Please critique Trent. He will be 2 years old on February 20th.

I did a poor job with the stacking and realize the front legs are off. It was just me, though, and no one to help out and I am no good with this to begin with. I prefer him when he is self stacked but unfortunately never have the camera on me then, so hand stacked is as good as it gets! 

He does stand east/west and he is slightly cow hocked so that is not because of poor stacking. 










Front


----------



## KZoppa (Aug 14, 2010)

i'm no expert but he's a handsome dog!


----------



## sady's_mom (Jan 6, 2011)

Not bad but his front feet should be straight down from his shoulders and inside back foot alittle in more almost flat to ground, other should be out more almost straight up and down not to over extend him but ya not bad .Very straight backed must be a more working line dog.????.


----------



## Xeph (Jun 19, 2005)

> inside back foot a little in more almost flat to ground


I strongly disagree with this >.< I HATE seeing hocks flat on the ground. IMO it looks absolutely terrible, and is a reason why people think American GSDs are crippled. And even if she pulled his inner foot farther forward, it would completely unbalance this dog. He doesn't have the rear for that kind of stack. While he is posting a bit in front, his rear is set beautifully.

I do know that Trent is 100% working lines (West German working I believe).

Rei, I think he's looking great. I would like a little more turn of stifle, but he is balanced front and rear. Nice strong topline, though his croup looks a bit steep. He has looooong pasterns, lol, and he's a bit hocky. I'd like just a little more bone. Good color and pigment, nice strong head, good ear set, strong jaw.

Trent is love <3


----------



## Liesje (Mar 4, 2007)

I agree with Jackie, I think he is stacked well except for the front legs being uneven. When I stack my males I place the right leg somewhere between a line drawn down from the knee and the penis. Pulling the leg too far forward just looks awkward and silly, it cannot create more angulation or rear that is not there. My working line female has very little angulation compared to other lines and even other working line dogs and stacks nearly "square" in the rear.

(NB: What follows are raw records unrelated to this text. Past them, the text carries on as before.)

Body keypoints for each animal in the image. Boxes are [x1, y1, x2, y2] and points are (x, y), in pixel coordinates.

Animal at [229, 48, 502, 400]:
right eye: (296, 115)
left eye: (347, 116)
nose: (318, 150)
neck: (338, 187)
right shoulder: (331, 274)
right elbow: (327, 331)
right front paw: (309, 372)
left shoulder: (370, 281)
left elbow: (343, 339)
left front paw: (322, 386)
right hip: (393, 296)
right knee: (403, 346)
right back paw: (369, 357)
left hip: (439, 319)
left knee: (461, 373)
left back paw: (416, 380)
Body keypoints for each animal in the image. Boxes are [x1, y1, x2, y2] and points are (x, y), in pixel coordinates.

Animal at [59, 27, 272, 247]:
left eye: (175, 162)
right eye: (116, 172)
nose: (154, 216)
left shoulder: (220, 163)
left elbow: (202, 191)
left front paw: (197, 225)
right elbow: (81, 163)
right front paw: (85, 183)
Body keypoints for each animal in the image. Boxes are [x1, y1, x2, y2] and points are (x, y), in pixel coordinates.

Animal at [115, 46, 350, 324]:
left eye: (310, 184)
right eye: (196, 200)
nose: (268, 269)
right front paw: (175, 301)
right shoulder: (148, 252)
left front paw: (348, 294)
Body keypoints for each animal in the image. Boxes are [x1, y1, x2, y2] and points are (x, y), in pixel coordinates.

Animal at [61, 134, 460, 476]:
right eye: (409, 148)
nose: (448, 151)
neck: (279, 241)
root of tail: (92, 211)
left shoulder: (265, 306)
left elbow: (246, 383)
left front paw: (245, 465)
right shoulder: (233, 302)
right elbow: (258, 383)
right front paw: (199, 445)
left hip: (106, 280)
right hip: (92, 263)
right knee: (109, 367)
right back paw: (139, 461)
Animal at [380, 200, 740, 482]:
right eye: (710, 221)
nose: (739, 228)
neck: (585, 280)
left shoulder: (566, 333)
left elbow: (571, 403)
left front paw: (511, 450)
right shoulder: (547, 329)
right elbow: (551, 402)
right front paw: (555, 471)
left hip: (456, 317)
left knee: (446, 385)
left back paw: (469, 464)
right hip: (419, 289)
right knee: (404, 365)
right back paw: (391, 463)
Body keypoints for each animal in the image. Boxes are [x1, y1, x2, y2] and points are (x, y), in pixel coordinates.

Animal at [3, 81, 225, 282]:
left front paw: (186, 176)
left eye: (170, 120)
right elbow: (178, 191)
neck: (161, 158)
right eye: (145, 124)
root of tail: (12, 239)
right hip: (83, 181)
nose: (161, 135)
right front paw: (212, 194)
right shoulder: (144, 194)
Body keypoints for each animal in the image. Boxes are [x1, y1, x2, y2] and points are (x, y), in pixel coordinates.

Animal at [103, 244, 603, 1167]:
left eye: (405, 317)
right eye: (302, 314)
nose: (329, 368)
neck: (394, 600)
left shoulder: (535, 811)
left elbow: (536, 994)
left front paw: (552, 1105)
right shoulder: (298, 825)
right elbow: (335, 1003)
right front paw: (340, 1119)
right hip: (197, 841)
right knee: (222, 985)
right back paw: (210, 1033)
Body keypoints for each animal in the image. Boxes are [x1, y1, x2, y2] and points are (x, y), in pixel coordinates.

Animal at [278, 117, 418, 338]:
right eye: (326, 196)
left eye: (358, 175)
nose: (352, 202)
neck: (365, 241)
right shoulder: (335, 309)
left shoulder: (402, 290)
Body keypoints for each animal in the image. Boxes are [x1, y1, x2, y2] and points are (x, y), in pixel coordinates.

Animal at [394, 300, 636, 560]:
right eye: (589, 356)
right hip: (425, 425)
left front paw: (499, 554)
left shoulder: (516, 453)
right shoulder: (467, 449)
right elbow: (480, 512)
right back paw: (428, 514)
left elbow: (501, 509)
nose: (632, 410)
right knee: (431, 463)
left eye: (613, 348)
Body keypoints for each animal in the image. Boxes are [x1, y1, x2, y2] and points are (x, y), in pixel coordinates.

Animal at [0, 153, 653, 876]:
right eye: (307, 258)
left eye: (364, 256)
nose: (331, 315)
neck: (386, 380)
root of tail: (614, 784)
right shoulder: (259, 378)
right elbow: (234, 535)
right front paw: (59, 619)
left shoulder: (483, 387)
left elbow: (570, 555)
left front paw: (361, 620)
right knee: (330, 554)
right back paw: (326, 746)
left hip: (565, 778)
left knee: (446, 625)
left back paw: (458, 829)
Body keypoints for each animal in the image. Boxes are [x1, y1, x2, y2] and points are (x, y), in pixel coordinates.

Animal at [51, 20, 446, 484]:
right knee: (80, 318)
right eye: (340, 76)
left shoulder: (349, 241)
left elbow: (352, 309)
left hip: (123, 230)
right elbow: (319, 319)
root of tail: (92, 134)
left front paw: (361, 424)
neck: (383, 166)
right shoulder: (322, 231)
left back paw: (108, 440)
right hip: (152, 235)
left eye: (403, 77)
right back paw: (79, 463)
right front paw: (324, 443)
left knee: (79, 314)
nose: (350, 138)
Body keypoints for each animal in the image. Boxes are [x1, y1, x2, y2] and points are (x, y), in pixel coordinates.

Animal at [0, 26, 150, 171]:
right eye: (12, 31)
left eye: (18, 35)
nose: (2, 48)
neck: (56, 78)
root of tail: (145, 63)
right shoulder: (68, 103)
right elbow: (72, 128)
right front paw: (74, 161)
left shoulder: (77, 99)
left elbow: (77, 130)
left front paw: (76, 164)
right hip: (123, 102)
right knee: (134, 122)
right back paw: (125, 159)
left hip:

In my novice opinion I think he looks very balance, the stack looks very natural and there is no awkwardness to him. I like his color. His coat looks a bit short and/or tight for what I personally like but it looks very glossy and healthy. Great eye color.


----------



## lhczth (Apr 5, 2000)

Balanced male with a very good topline though his croup should be longer and is slightly steep. Good to very good angulation front and rear. I would like to see a tighter foot and, as you said, he does toe out a bit in front. He could have better secondary sex characteristics. Excellent dark face and eyes.


----------



## istie (Jul 18, 2007)

Why would you stack with the hock on the ground? it looks dreadful.

Lovely looking boy


----------



## SchDDR (Dec 29, 2010)

I'd love to see a clearer shot from the front to see if his elbows are coming in and restricting his chest at all.


----------